Configuration

The blockade configuration file is conventionally named blockade.yaml and is used to describe the containers in your application. Here is an example:

containers:
  c1:
    image: my_docker_image
    command: /bin/myapp
    volumes: {"/opt/myapp": "/opt/myapp_host"}
    expose: [80]
    ports: {8080: 80}
    environment: {"IS_MASTER": 1}

  c2:
    image: my_docker_image
    command: /bin/myapp
    volumes: ["/data"]
    links: {c1: master}

  c3:
    image: my_docker_image
    command: /bin/myapp
    links: {c1: master}

network:
  flaky: 30%
  slow: 75ms 100ms distribution normal

The format is YAML and there are two important sections: containers and network.

Containers

Containers are described as a map with the key as the Blockade container name (c1, c2, c3 in the example above). This key is used for commands to manipulate the Blockade and is also used as the hostname of the container.

Each entry in the containers section is a single Docker container in the Blockade. Each container parameter controls how the container is launched. Most are simply pass-throughs to Docker. Many valuable details can be found in the Docker run command documentation.

image

image is required and specifies the Docker image name to use for the container. The image must exist in your Docker installation.

command

command is optional and specifies the command to run within the container. If not specified, a default command must be part of the image you are using. You may include environment variables in this command, but to do so you must typically wrap the command in a shell, like sh -c "/bin/myapp $MYENV".

volumes

volumes is optional and specifies the volumes to mount in the container, from the host. Volumes can be specified as either a map or a list. In map form, the key is the path on the host to expose and the value is the mountpoint within the container. In list form, the host path and container mountpoint are assumed to be the same. See the Docker volumes documentation for details about how this works.

expose

expose is optional and specifies ports to expose from the container. Ports must be exposed in order to use the Docker named links feature.

ports

ports is optional and specifies ports published to the host machine. It is a dictionary from external port to internal container port.

environment

environment is optional and specifies environment variables for command. See more details in command section above.

hostname

hostname is optional and gives the ability to redefine hostname of a container.

dns

dns is optional and specifies a list of DNS-servers for container.

start_delay

start_delay is optional and specifies a number of seconds to wait before starting a container. This can be used as a stopgap way to ensure a dependent service is running before starting a container.

count

count is optional and specifies the number of copies of the container to launch.

cap_add

cap_add is optional and specifies additional root capabilities

container_name

container_name is optional and specifies a custom container name, instead of letting blockade generate one. Use caution with this setting, because Docker enforces uniqueness of names across all containers.

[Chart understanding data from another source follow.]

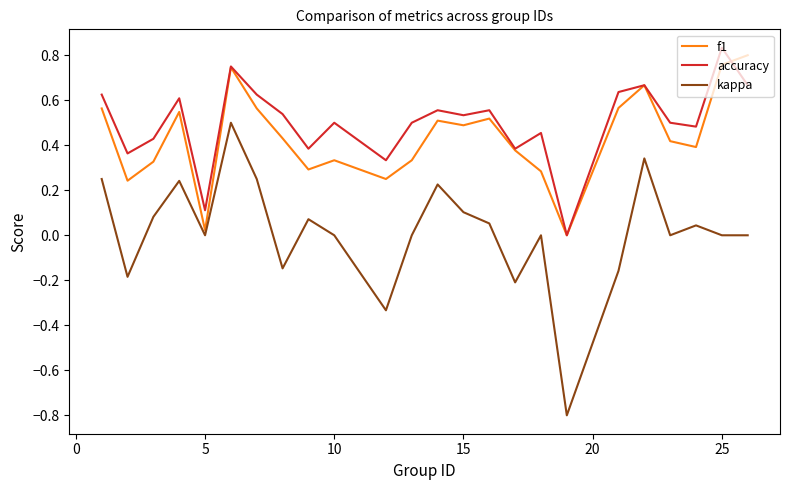

What is the sum of all accuracy values?

12.0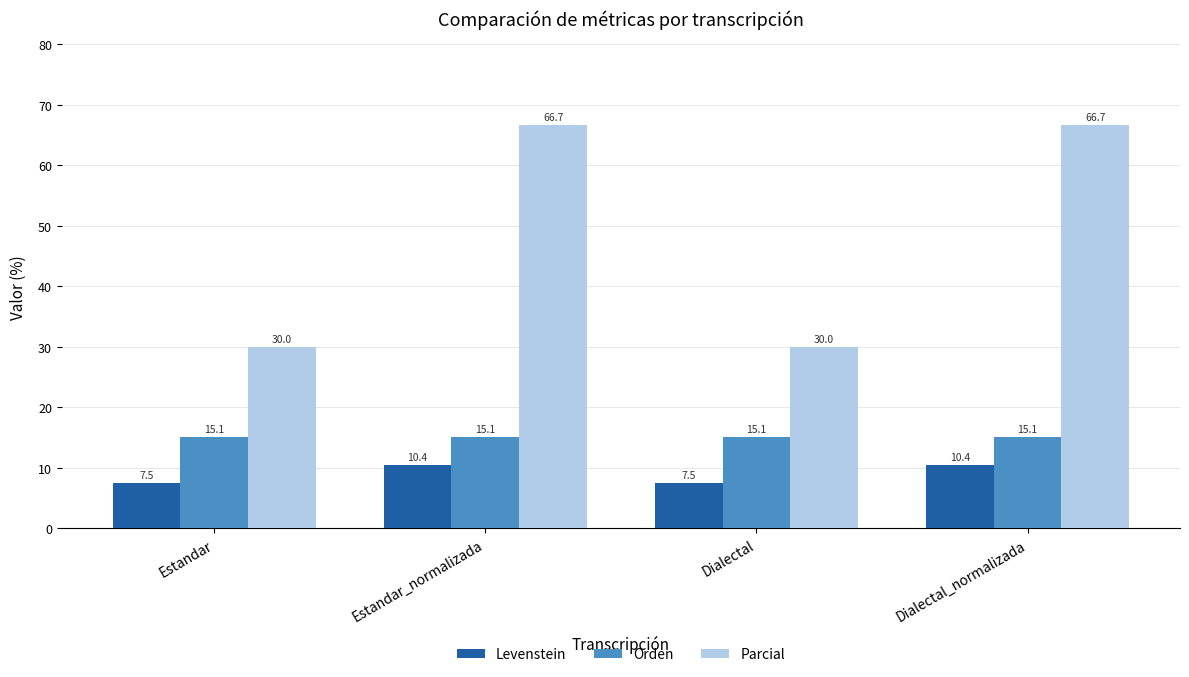

What is the label of the 1st bar from the left?

Estandar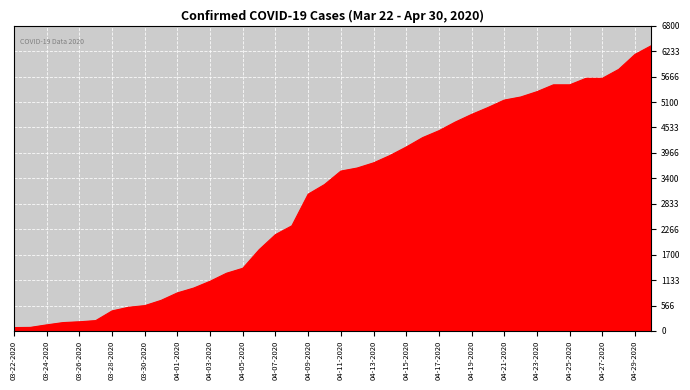

How many lines are shown in the chart?

1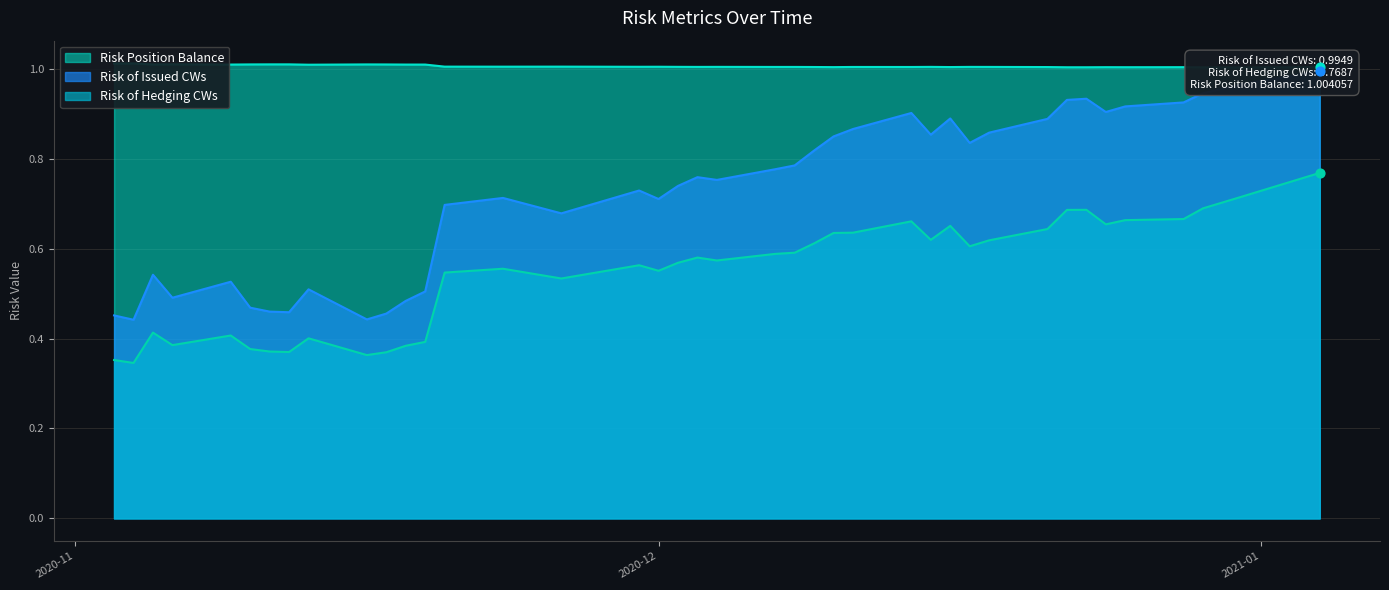

What is the total value across all series at 2020-12?

2.3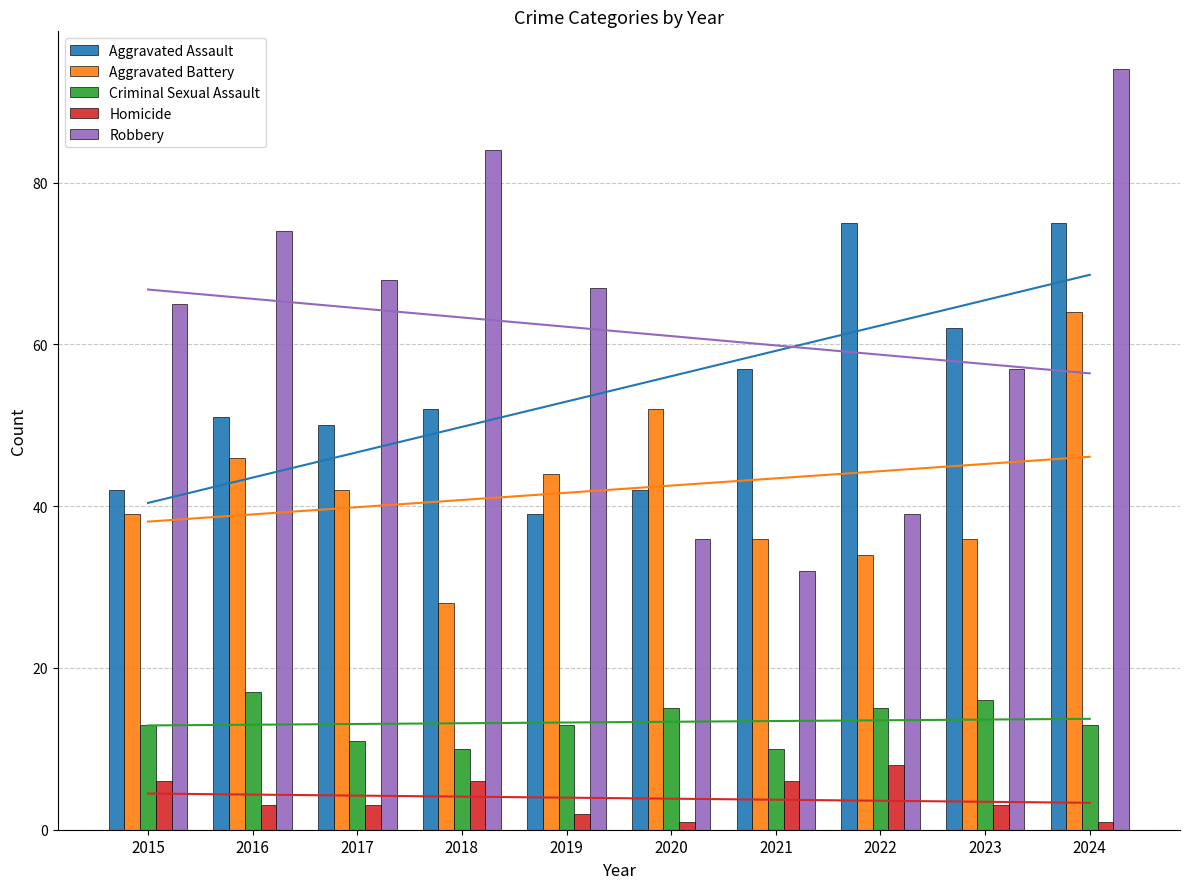

Reading right to left, extract all data points from this chart.

Aggravated Assault: 75	62	75	57	42	39	52	50	51	42
Aggravated Battery: 64	36	34	36	52	44	28	42	46	39
Criminal Sexual Assault: 13	16	15	10	15	13	10	11	17	13
Homicide: 1	3	8	6	1	2	6	3	3	6
Robbery: 94	57	39	32	36	67	84	68	74	65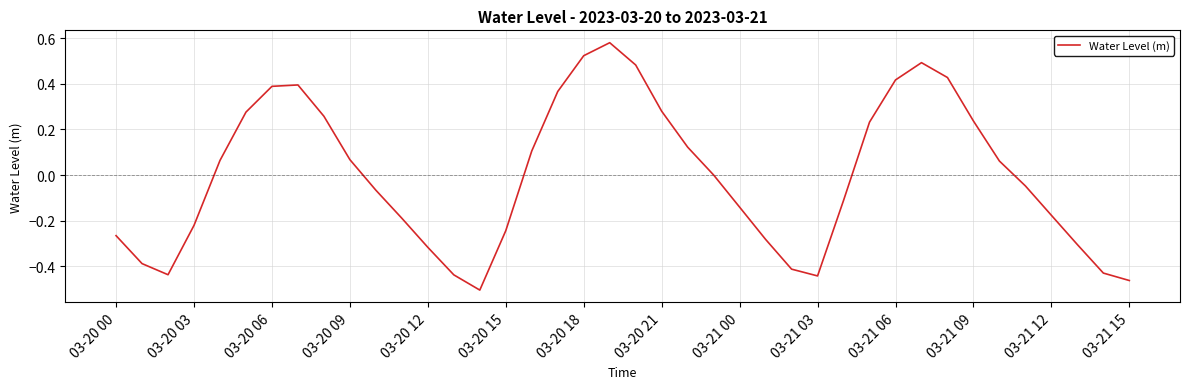

What is the difference between the maximum and minimum values?

1.1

When this parameter is combined with count, an underscore and index will be suffixed to this name. For example “app” becomes “app_1”, “app_2”, etc.

Network

The network configuration block controls the settings used for network filter commands like slow and flaky. If unspecified, defaults will be used. There are two parameters:

slow

slow controls the amount and distribution of delay for network packets when a container is in the Blockade slow state. It is specified as an expression understood by the tc netem traffic control delay facility. See the man page for details, but the pattern is:

TIME [ JITTER [ CORRELATION ] ]
    [ distribution { uniform | normal | pareto |  paretonormal } ]

TIME and JITTER are expressed in milliseconds while CORRELATION is a percentage.

flaky

flaky controls the lossiness of network packets when a contrainer is in the Blockade flaky state. It is specified as an expression understood by the tc netem traffic control loss facility. See the man page for details, but the simplified pattern is:

random PERCENT [ CORRELATION ]

PERCENT and CORRELATION are both expressed as percentages.

driver

driver specifies docker network stack. default will use standard Docker networking, that allows to connect containers by links. Other option is udn. It will enable user defined network, that performs dns resolution of running containers and allows to create any-to-any communications. In case of udn network environment variables with links will not bet set.